**Supplied passage**.
▬▬▬

19 May 2006

predictive technologies

Few of my timepieces* display the correct time. In the house we do have one clock (actually a weather station) that syncs itself with the signal from that atomic clock in Colorado, but all the others range anywhere from a minute off to half an hour or more.

My wristwatches, when not out of commission or battery, are all at least a couple minutes fast, generally around seven.

My car has two digital clocks in it (both factory installed, no less) and they're both wrong, though within twenty seconds of each other. They're ten minutes fast, tested against the NPR announcer's clock almost daily.

Ten minutes is also the amount of time it takes for me to drive to work in the morning. Knowing that, as soon as I sit down in the car I know what time I'll be at work, all without doing any mental math**.

As nifty a trick as this may be, I'm working on my morning routine so that as soon as I get out of bed I know what time I'll sit down in the car. I'm within five minutes, I think, but I know I can improve my time.

Then again, it's just a matter of time before one of us clumsily fat-fingers the time-setting buttons searching for the snooze button, anyway.


* Because I seem to be writing about time so frequently, I have created a corresponding 'time' category. It's about time, eh?

** Closing my eyes while driving is something I've tried to avoid, over the years, to the extent that I am capable of, and moreover inclined to, sneeze with my eyes open.

▬▬▬

**Work to complete**. Please rewrite the clock post, beginning at the words "As nifty a trick" and stopping after "my eyes open.", with "snooze button" swapped for "alarm button".

**Data section**.

▬▬▬

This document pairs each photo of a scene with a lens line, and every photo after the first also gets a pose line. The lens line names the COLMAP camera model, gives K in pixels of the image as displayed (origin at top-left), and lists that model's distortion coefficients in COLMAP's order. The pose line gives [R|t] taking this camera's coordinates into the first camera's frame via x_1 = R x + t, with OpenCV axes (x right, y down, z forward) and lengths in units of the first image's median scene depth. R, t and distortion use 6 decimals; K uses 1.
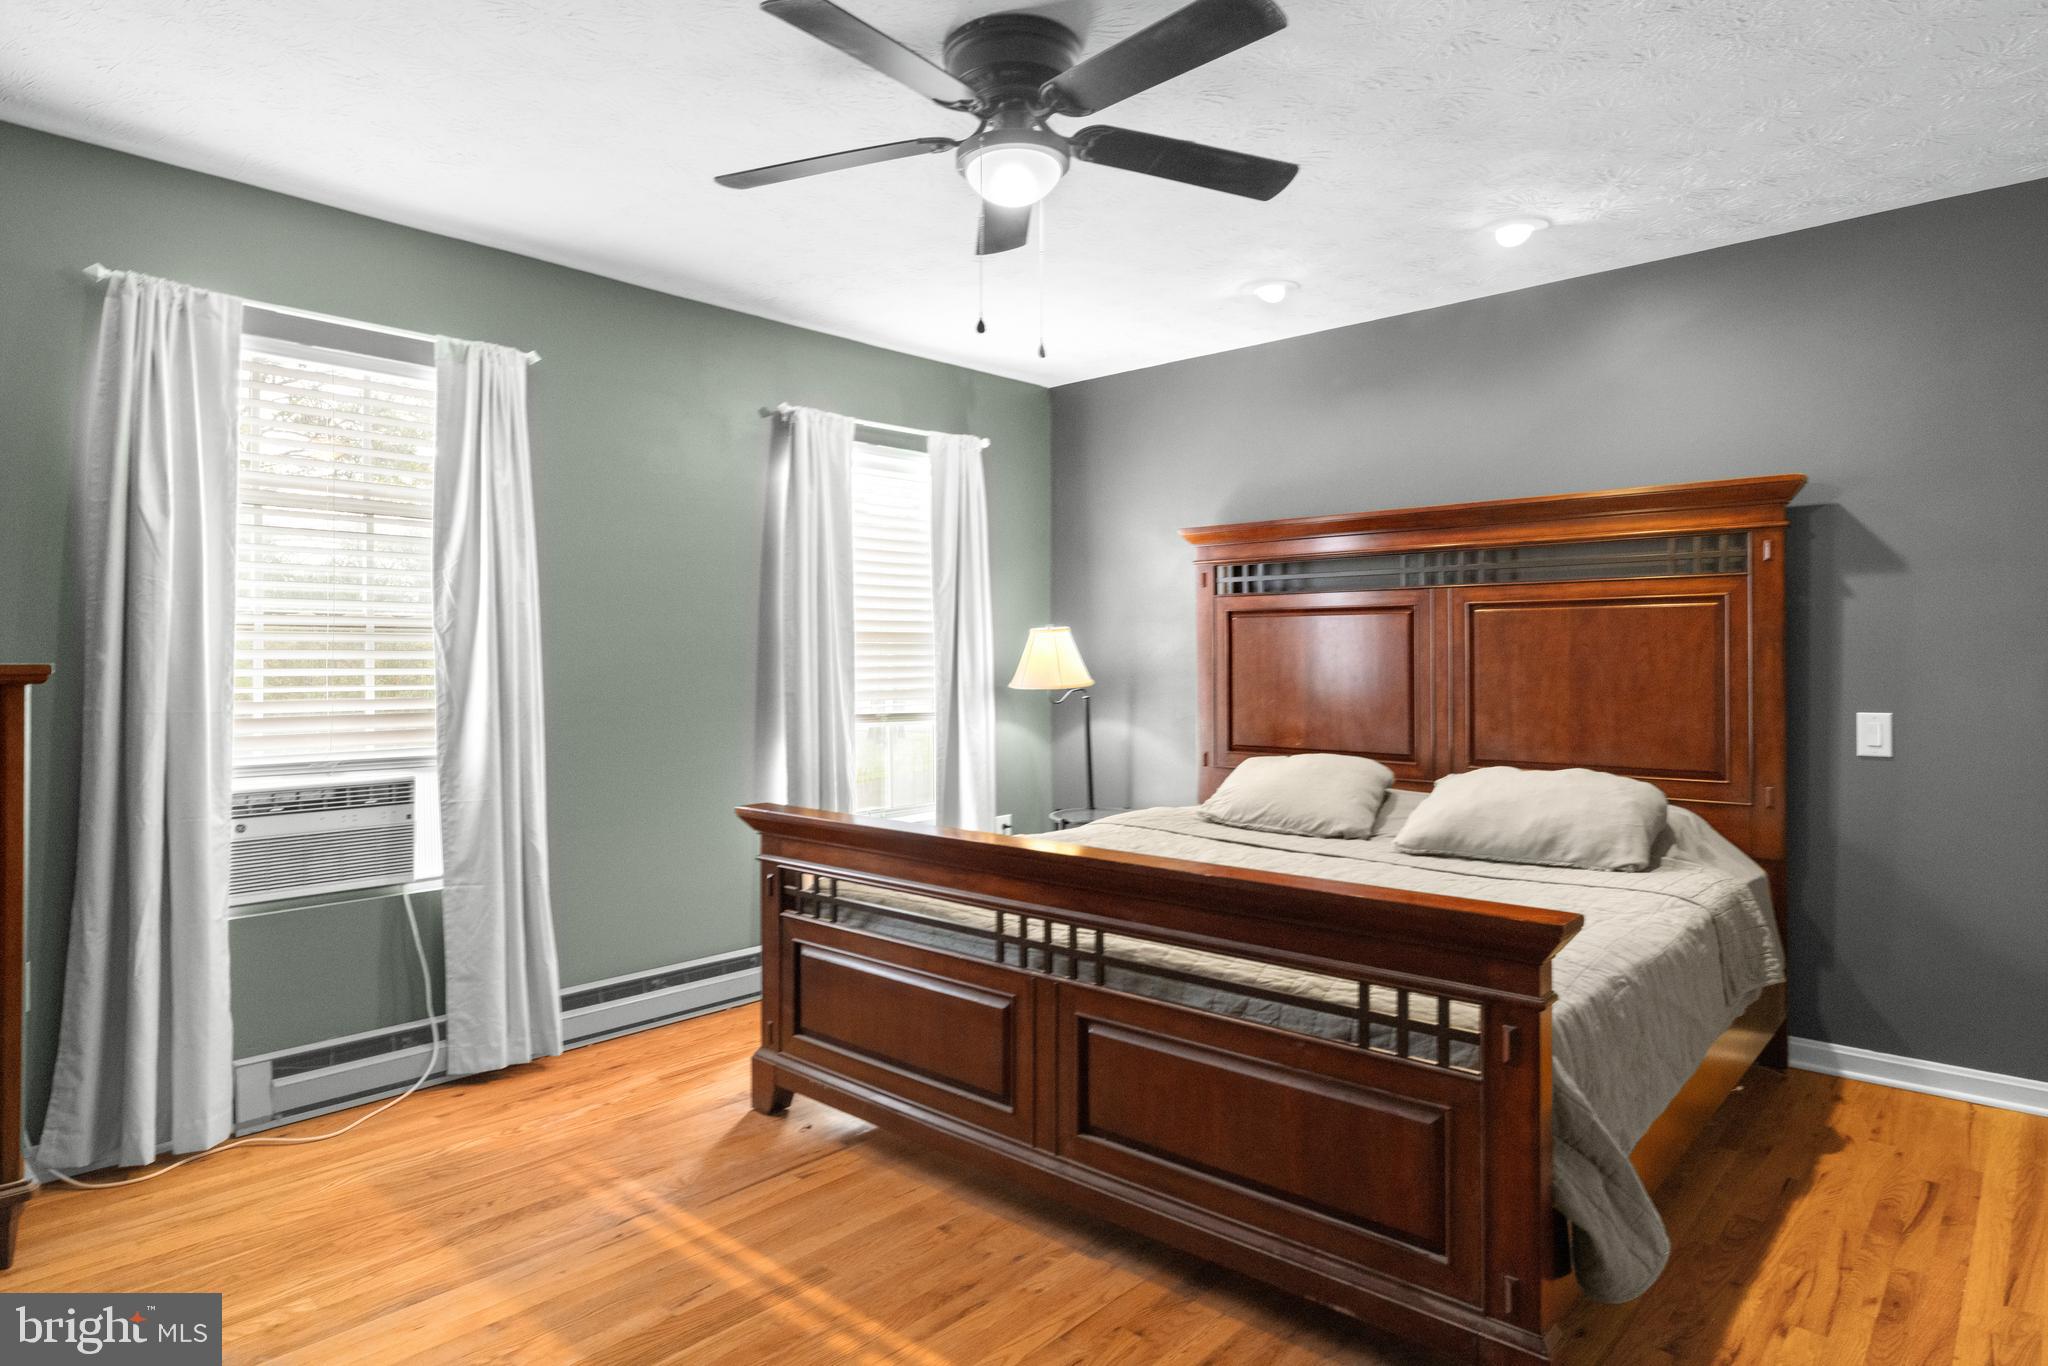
lens RADIAL K [[1163.8, 0, 1022.2], [0, 1163.8, 651.4], [0, 0, 1]] dist [-0.001826, 0.000550]
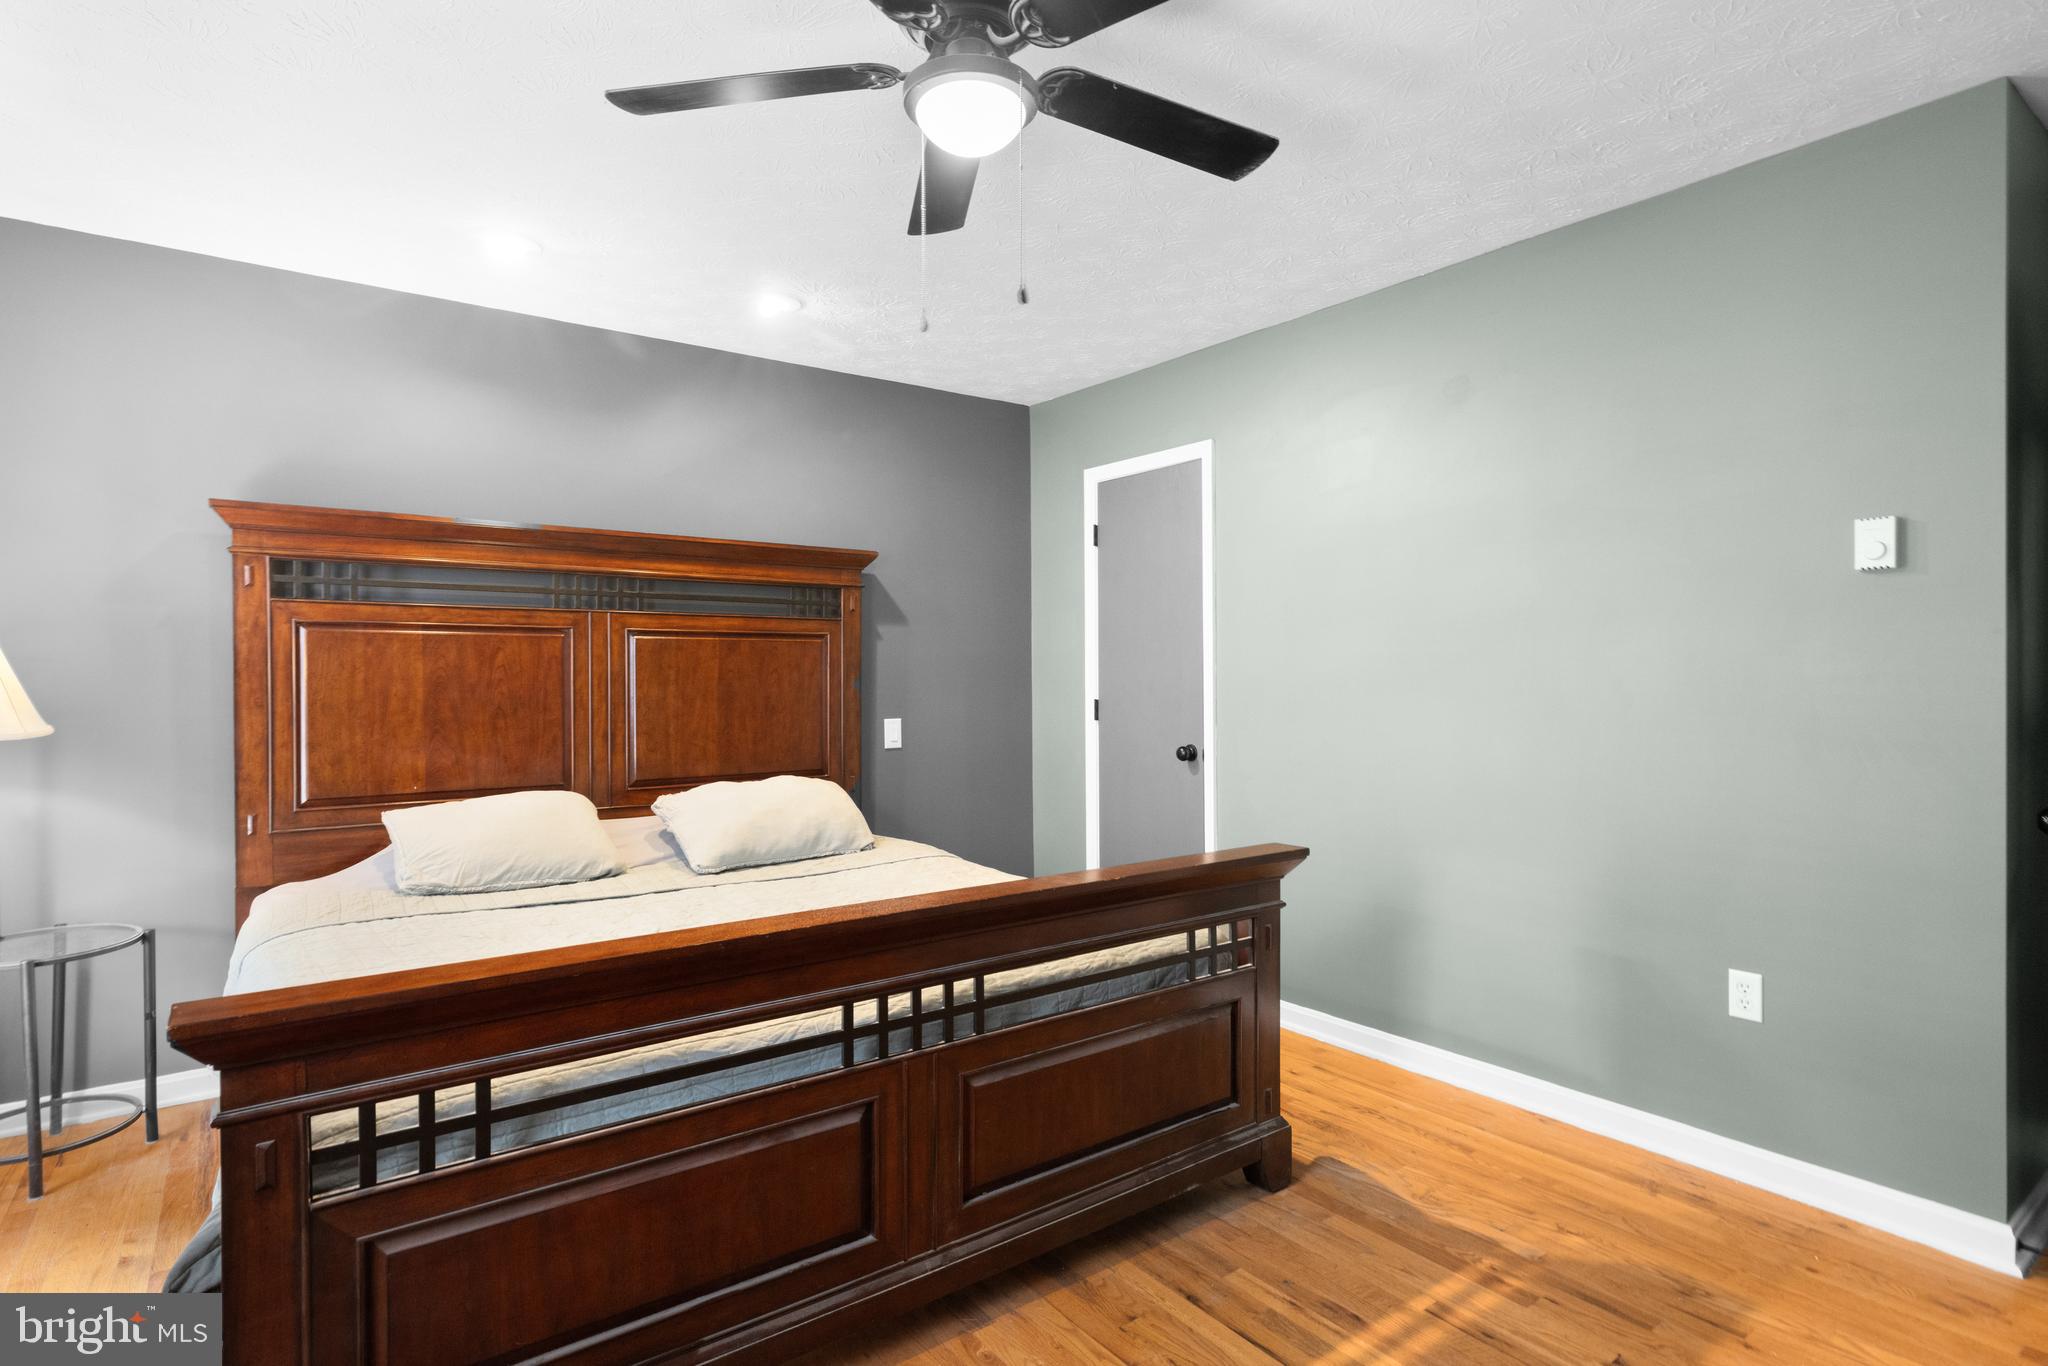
lens RADIAL K [[1049.2, 0, 1024.0], [0, 1049.2, 683.0], [0, 0, 1]] dist [0.001585, 0.000047]
pose [[0.202170, -0.003390, 0.979345, -0.535634], [-0.004033, 0.999983, 0.004294, 0.000739], [-0.979342, -0.004818, 0.202153, 0.564942]]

▬▬▬

**Output for this task**.
As nifty a trick as this may be, I'm working on my morning routine so that as soon as I get out of bed I know what time I'll sit down in the car. I'm within five minutes, I think, but I know I can improve my time.

Then again, it's just a matter of time before one of us clumsily fat-fingers the time-setting buttons searching for the alarm button, anyway.


* Because I seem to be writing about time so frequently, I have created a corresponding 'time' category. It's about time, eh?

** Closing my eyes while driving is something I've tried to avoid, over the years, to the extent that I am capable of, and moreover inclined to, sneeze with my eyes open.